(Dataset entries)
----

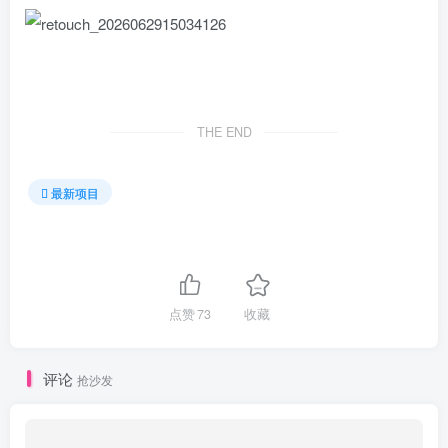
THE END
最新项目
点赞
73
收藏
评论
抢沙发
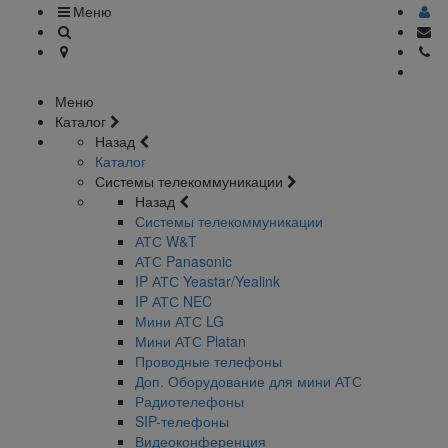
Меню
Меню
Каталог
Назад
Каталог
Системы телекоммуникации
Назад
Системы телекоммуникации
АТС W&T
АТС Panasonic
IP АТС Yeastar/Yealink
IP АТС NEC
Мини АТС LG
Мини АТС Platan
Проводные телефоны
Доп. Оборудование для мини АТС
Радиотелефоны
SIP-телефоны
Видеоконференция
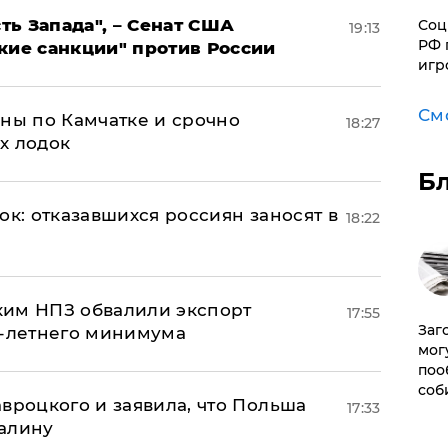
ь Запада", – Сенат США
Соц
19:13
РФ 
кие санкции" против России
игр
См
ины по Камчатке и срочно
18:27
х лодок
Б
ок: отказавшихся россиян заносят в
18:22
ким НПЗ обвалили экспорт
17:55
Заг
0-летнего минимума
мог
поо
соб
авроцкого и заявила, что Польша
17:33
алину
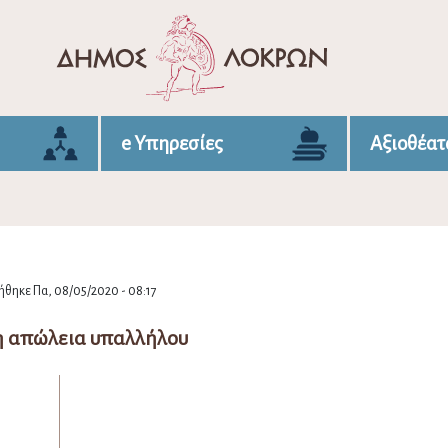
e Υπηρεσίες
Αξιοθέατ
θηκε Πα, 08/05/2020 - 08:17
 απώλεια υπαλλήλου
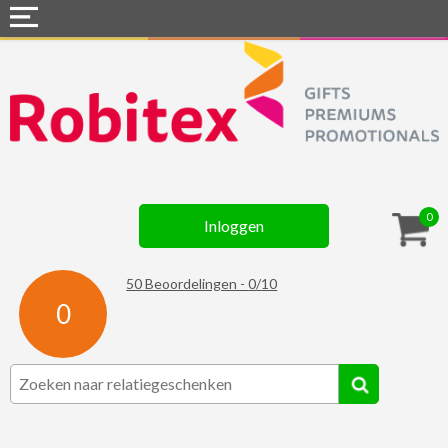
Home
Webshops
Snel naar »
Gadgets
0
Inloggen
Textiel
Assortiment
50
Beoordelingen -
0
/
10
0
Contact
☆ Prijsknallers ☆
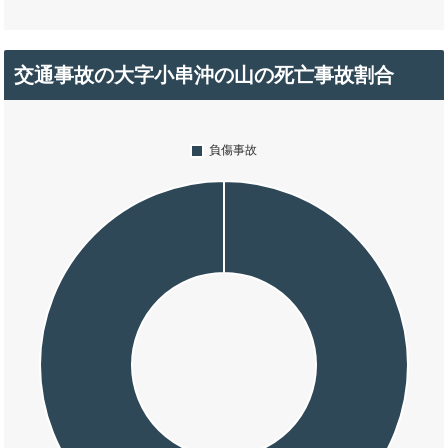
交通事故の大字小串沖の山の死亡事故割合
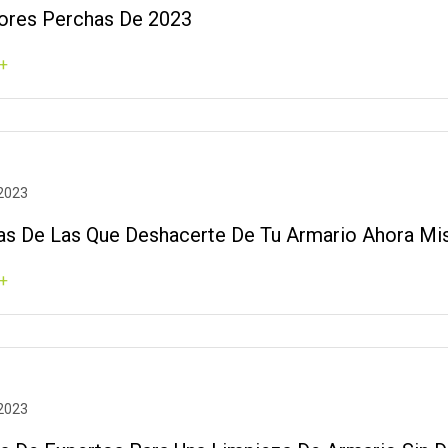
ores Perchas De 2023
+
 2023
as De Las Que Deshacerte De Tu Armario Ahora M
+
 2023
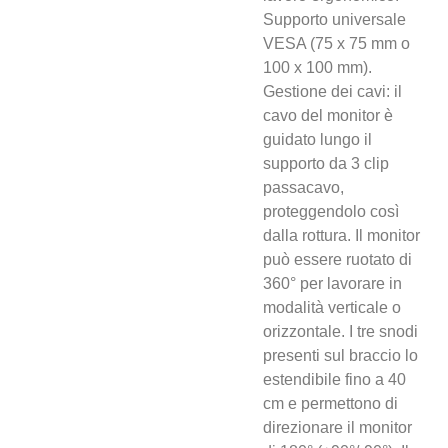
Supporto universale
VESA (75 x 75 mm o
100 x 100 mm).
Gestione dei cavi: il
cavo del monitor è
guidato lungo il
supporto da 3 clip
passacavo,
proteggendolo così
dalla rottura. Il monitor
può essere ruotato di
360° per lavorare in
modalità verticale o
orizzontale. I tre snodi
presenti sul braccio lo
estendibile fino a 40
cm e permettono di
direzionare il monitor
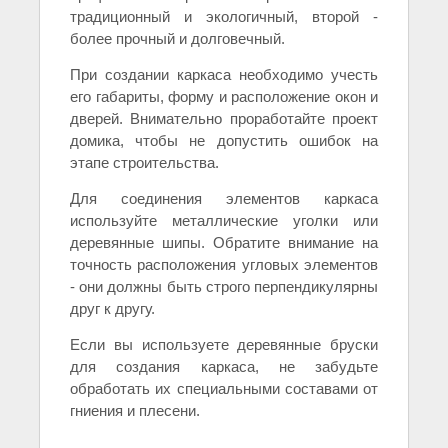
традиционный и экологичный, второй -
более прочный и долговечный.
При создании каркаса необходимо учесть
его габариты, форму и расположение окон и
дверей. Внимательно проработайте проект
домика, чтобы не допустить ошибок на
этапе строительства.
Для соединения элементов каркаса
используйте металлические уголки или
деревянные шипы. Обратите внимание на
точность расположения угловых элементов
- они должны быть строго перпендикулярны
друг к другу.
Если вы используете деревянные бруски
для создания каркаса, не забудьте
обработать их специальными составами от
гниения и плесени.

----

* TASK TO COMPLETE
Render every line of text from all of the records above as one numbered list, skipping any blank lines and leaving out the picture markers.

* OUTPUT FOR THIS EXERCISE
1. THE END
2. 最新项目
3. 点赞
4. 73
5. 收藏
6. 评论
7. 抢沙发
8. Меню
9. Меню
10. Каталог
11. Назад
12. Каталог
13. Системы телекоммуникации
14. Назад
15. Системы телекоммуникации
16. АТС W&T
17. АТС Panasonic
18. IP АТС Yeastar/Yealink
19. IP АТС NEC
20. Мини АТС LG
21. Мини АТС Platan
22. Проводные телефоны
23. Доп. Оборудование для мини АТС
24. Радиотелефоны
25. SIP-телефоны
26. Видеоконференция
27. ь Запада", – Сенат США
28. Соц
29. 19:13
30. РФ 
31. кие санкции" против России
32. игр
33. См
34. ины по Камчатке и срочно
35. 18:27
36. х лодок
37. Б
38. ок: отказавшихся россиян заносят в
39. 18:22
40. ким НПЗ обвалили экспорт
41. 17:55
42. Заг
43. 0-летнего минимума
44. мог
45. поо
46. соб
47. авроцкого и заявила, что Польша
48. 17:33
49. алину
50. e Υπηρεσίες
51. Αξιοθέατ
52. θηκε Πα, 08/05/2020 - 08:17
53.  απώλεια υπαλλήλου
54. Home
55. Webshops
56. Snel naar »
57. Gadgets
58. 0
59. Inloggen
60. Textiel
61. Assortiment
62. 50
63. Beoordelingen -
64. 0
65. /
66. 10
67. 0
68. Contact
69. ☆ Prijsknallers ☆
70. 交通事故の大字小串沖の山の死亡事故割合
71. ores Perchas De 2023
72. +
73.  2023
74. as De Las Que Deshacerte De Tu Armario Ahora M
75. +
76.  2023
77. Supporto universale
78. VESA (75 x 75 mm o
79. 100 x 100 mm).
80. Gestione dei cavi: il
81. cavo del monitor è
82. guidato lungo il
83. supporto da 3 clip
84. passacavo,
85. proteggendolo così
86. dalla rottura. Il monitor
87. può essere ruotato di
88. 360° per lavorare in
89. modalità verticale o
90. orizzontale. I tre snodi
91. presenti sul braccio lo
92. estendibile fino a 40
93. cm e permettono di
94. direzionare il monitor
95. традиционный и экологичный, второй -
96. более прочный и долговечный.
97. При создании каркаса необходимо учесть
98. его габариты, форму и расположение окон и
99. дверей. Внимательно проработайте проект
100. домика, чтобы не допустить ошибок на
101. этапе строительства.
102. Для соединения элементов каркаса
103. используйте металлические уголки или
104. деревянные шипы. Обратите внимание на
105. точность расположения угловых элементов
106. - они должны быть строго перпендикулярны
107. друг к другу.
108. Если вы используете деревянные бруски
109. для создания каркаса, не забудьте
110. обработать их специальными составами от
111. гниения и плесени.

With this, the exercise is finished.